Sticks and stones may break my bones ~

People can always point fingers and say ”You think that was bad? Think about [insert optional worse story here]”. But what does that matter to an eleven year old who knows that no one will ever love her, that she is bound to be alone for the rest of her life and that no matter what she does she will always be the awkward, weird geek that people make fun of when bored..? So yes. I know that a LOT of people are far worse off than I was. But come on. This is my story and my world and my blog so therefor the only thing I can relate to is my own pain and my own background.

When I was a child (10-16) I had a hard time in school. I had good grades, I had some people I could refer to as friends, but for most of the time I just had my books. And movies. When other people relate to things that has happened to a friend of theirs or themselves, I relate to what I have seen in a movie or read in a book. I am still very socially awkward, even though I now surround myself with people who think I have value and who gives me worth and makes me grow as a person. But no one can ever erase all the pain I have felt during my school years, it is mine to keep and try to live with. I don’t even think that the kids that were nasty to me understand what kind of impact they had..? It was only mental abuse, no physical violence, but it sticks. It sticks to the brain and it sticks to the heart.

But you know what? In some ways I think it turned me into a better person. I built the person I am today and I am both more stronger and more intelligent than I could have been if I had been one of the gray mass. I wish it never happened, I wish I could go around with the same self esteem as everyone else seems to do, but I cannot change what has been. And I am grown up now. To quote Christer Sandelin (shut up i like it!) ”Ni kan inte nå mig nu / Som när vi var små / inte göra illa mig något mer / jag är en stjärna, och vilka är ni?” (”You cannot hurt me anymore like when we were kids, I am a star and you are nothing”)

I keep being amazed at the kind of friends I have today. Strong, kind, beautiful people – and they like me! I don’t know what I did to deserve such amazing friends, but I am thankful.
I wished someone could have shown a glance of my future to me when I was 11, and told me ”Just make it through these next few years and this is what you will gain”. That would have helped through all those sleepless nights when I tried to rest on a pillow wet from tears. That would have helped all those days when I had to walk 10 meters behind the rest of the class because no one wanted me to walk with them. That would have helped when I had to sit in a closed room with my two biggest nemesises and tell them that I kind of wanted them to stop being mean to me (the teacher actually LEFT ME alone in there with them!!).

Just… Thank you. Bear with me. I try to give back what you give to me. It’s just that I am still fairly new to this whole ”Having friends” thingie? I still try to adjust to realizing I have worth as a human being :)

Love and strength ♥

4 svar på ”Sticks and stones may break my bones ~

  1. Sv: Tack. :) Den hade flugit in i vårt fönster så den var lite omtäcknad så jag kunde komma rätt nära. Ville inte skrämma den men hade nog kunnat komma närmare.

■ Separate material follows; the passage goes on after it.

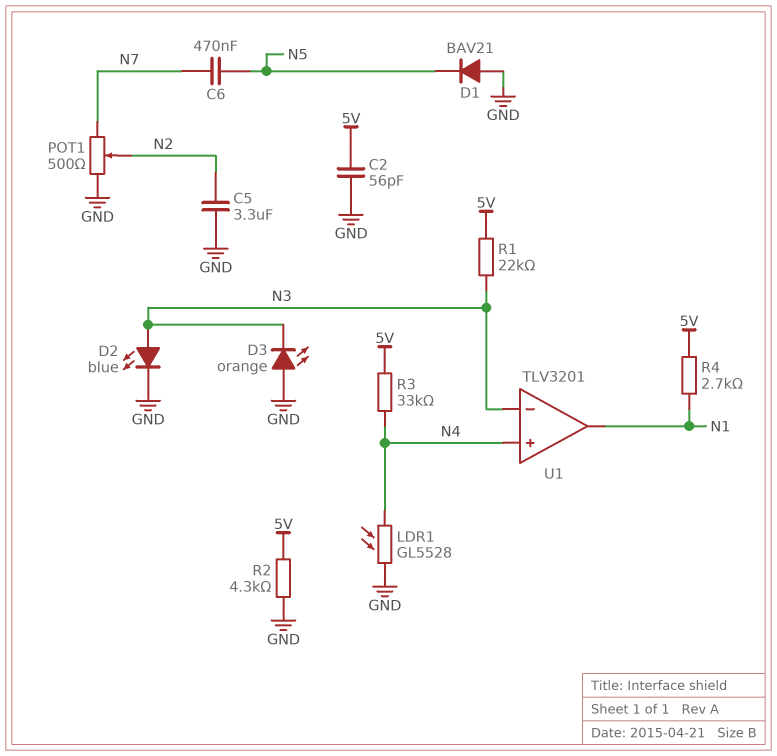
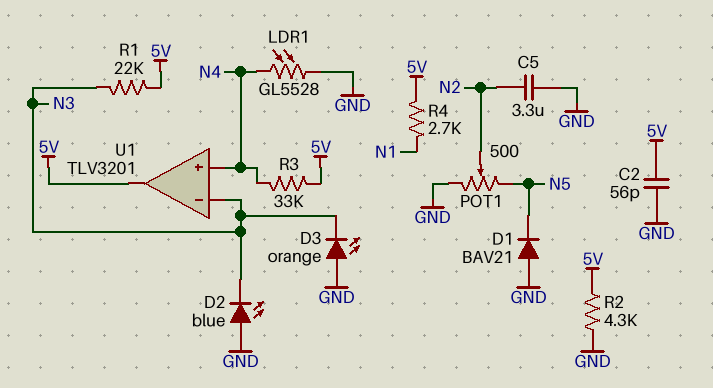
C6: 470nF (N5, N7) -> none
D2: LED blue (A N3, K GND) -> LED blue (A GND, K N3)
POT1: 500 (GND, N7, wiper N2) -> 500 (GND, N5, wiper N2)
U1 pin out: N1 -> 5V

  2. Jag var med om samma sak och fann inte heller acceptans och vänskap förrän jag var sexton.

    Jag önskar så att folk som mobbar kunde förstå den skada de orsakar. För dem är det bara roligt, att trycka ned andra är ett tidsfördriv som får dem att känna sig större och starkare. Och när de blir äldre har de glömt allt de gjorde och sa medan mobboffren lever med minnena för resten av våra liv.

    Jag tror också att många mobbade blir bättre människor just på grund av det vi var med om. Vi tenderar nog att bli mycket friare och gå vår egen väg mer än andra som alltid funnit acceptans just för att de var precis som alla andra.